With our turkey “reduced to possession,” I set my sights on dinner.  Wild turkeys are notoriously leaner and tougher than their distant, farm-raised cousins. After all, rather than lounging around all day getting fat, these birds have to work for a living! When I’m thinking of making a roast from lean wild game, I immediately consider sous vide as an option to ensure the end product will be as moist as possible.  And it just so happened that I had cooked a turkey breast using sous vide with excellent results last Thanksgiving.
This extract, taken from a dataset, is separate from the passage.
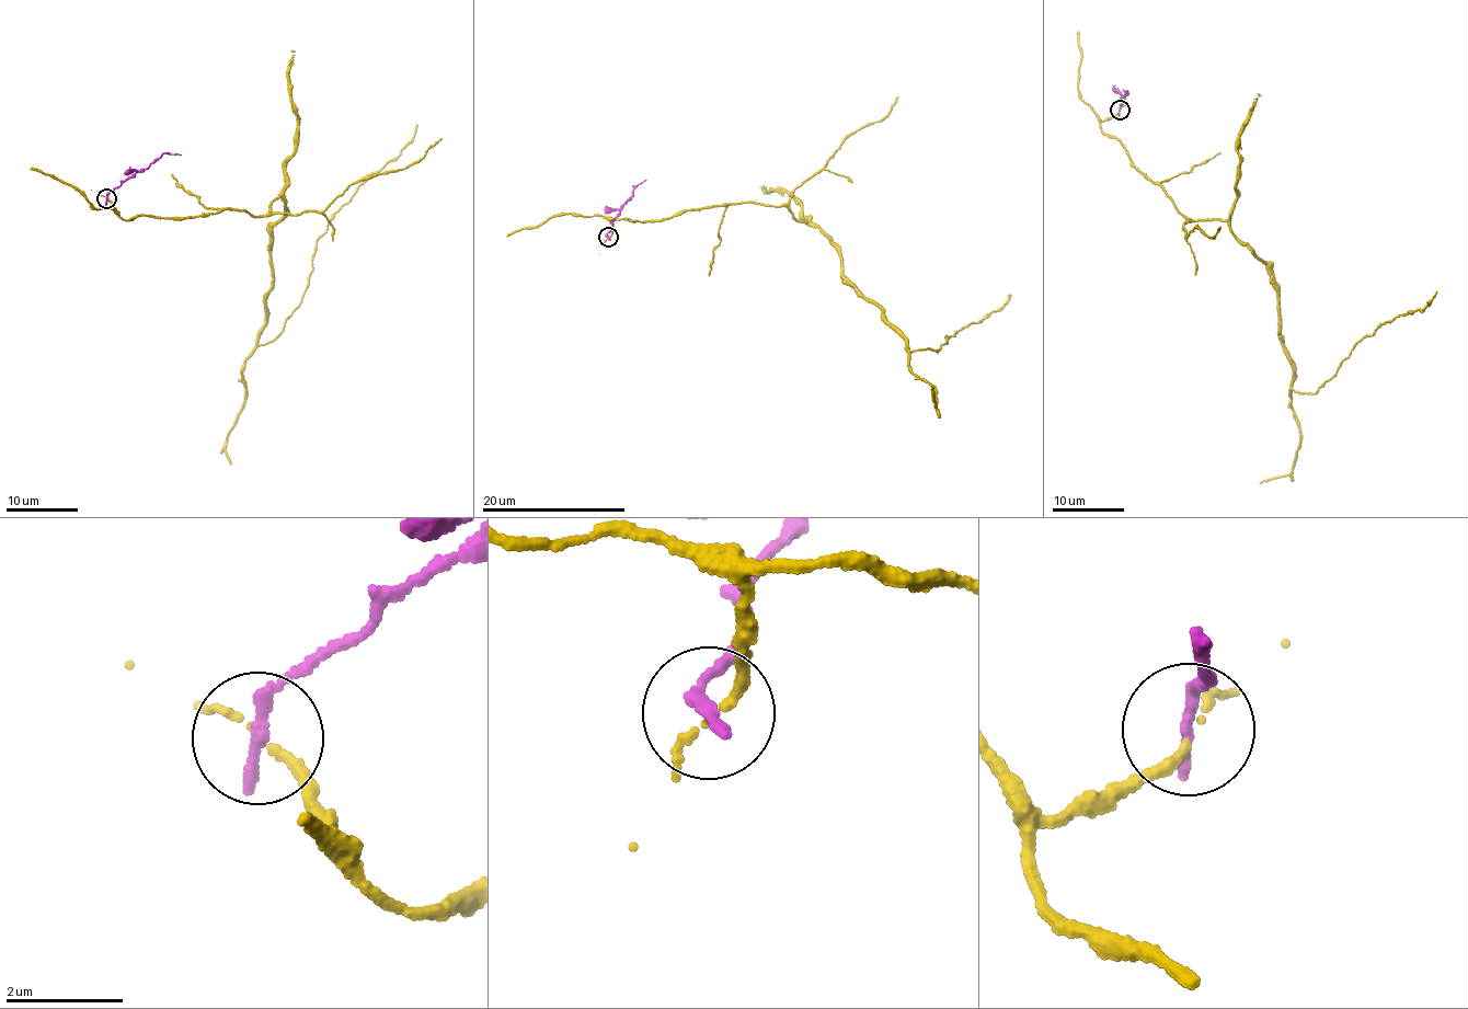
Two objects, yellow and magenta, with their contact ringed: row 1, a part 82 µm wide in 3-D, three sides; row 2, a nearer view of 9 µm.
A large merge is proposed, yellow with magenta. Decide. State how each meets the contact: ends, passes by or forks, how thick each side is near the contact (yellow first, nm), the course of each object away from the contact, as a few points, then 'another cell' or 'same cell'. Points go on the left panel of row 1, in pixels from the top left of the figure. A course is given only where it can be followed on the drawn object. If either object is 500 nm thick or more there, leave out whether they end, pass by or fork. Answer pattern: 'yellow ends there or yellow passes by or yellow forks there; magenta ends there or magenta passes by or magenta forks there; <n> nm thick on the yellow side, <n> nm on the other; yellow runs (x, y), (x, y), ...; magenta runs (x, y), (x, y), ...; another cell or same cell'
yellow passes by; magenta ends there; 110 nm thick on the yellow side, 240 nm on the other; yellow runs (107, 199), (125, 219), (181, 219), (257, 217), (282, 198), (260, 344), (274, 341), (334, 215), (416, 124); magenta runs (107, 199), (112, 190), (164, 153), (182, 155); another cell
So why not?

For. this meal, I used only the breast, saving the legs and wings for a confit to come later.  The preparation, based on a recipe by Kenji Lopez-Alt that I had used for that Thanksgiving bird, involves filleting the breast meat and tying the 2 halves together in a sort of yin-yang fashion to make a single roast that is a more or less uniform cylinder.  You can view the full recipe (including pictures!) here: https://www.seriouseats.com/recipes/2014/11/sous-vide-turkey-breast-crispy-skin-recipe-thanksgiving.html.  Although I didn’t make it for this version, I seriously recommend that you take the time to make the “crispy skin” described in the recipe.  It is so worth it!

With the roast in the water bath at 145 F, I turned my attention to making a gravy and realized that the leftover Brodo Rapido (quick broth) I had in the frig would make a perfect base, and save me a couple of steps to boot.  The broth had been pretty simple to make, but the preparation, based on a recipe from The Splendid Table by Lynne Rossetto Kasper (https://www.seriouseats.com/recipes/2014/11/sous-vide-turkey-breast-crispy-skin-recipe-thanksgiving.html)  , is pretty unique, at least to me.  I say that because it calls for lots of onion – some broiled and some raw, but all with the skins still on.  I found that the charred onion skins really added a punch to the broth, and as hoped, the resulting gravy was amped up as well. 

The final product – sous vide turkey breast and gravy served over homemade spaetzle – was really great.  It also looked great with a side of carrots, but you’ll have to take my word for it!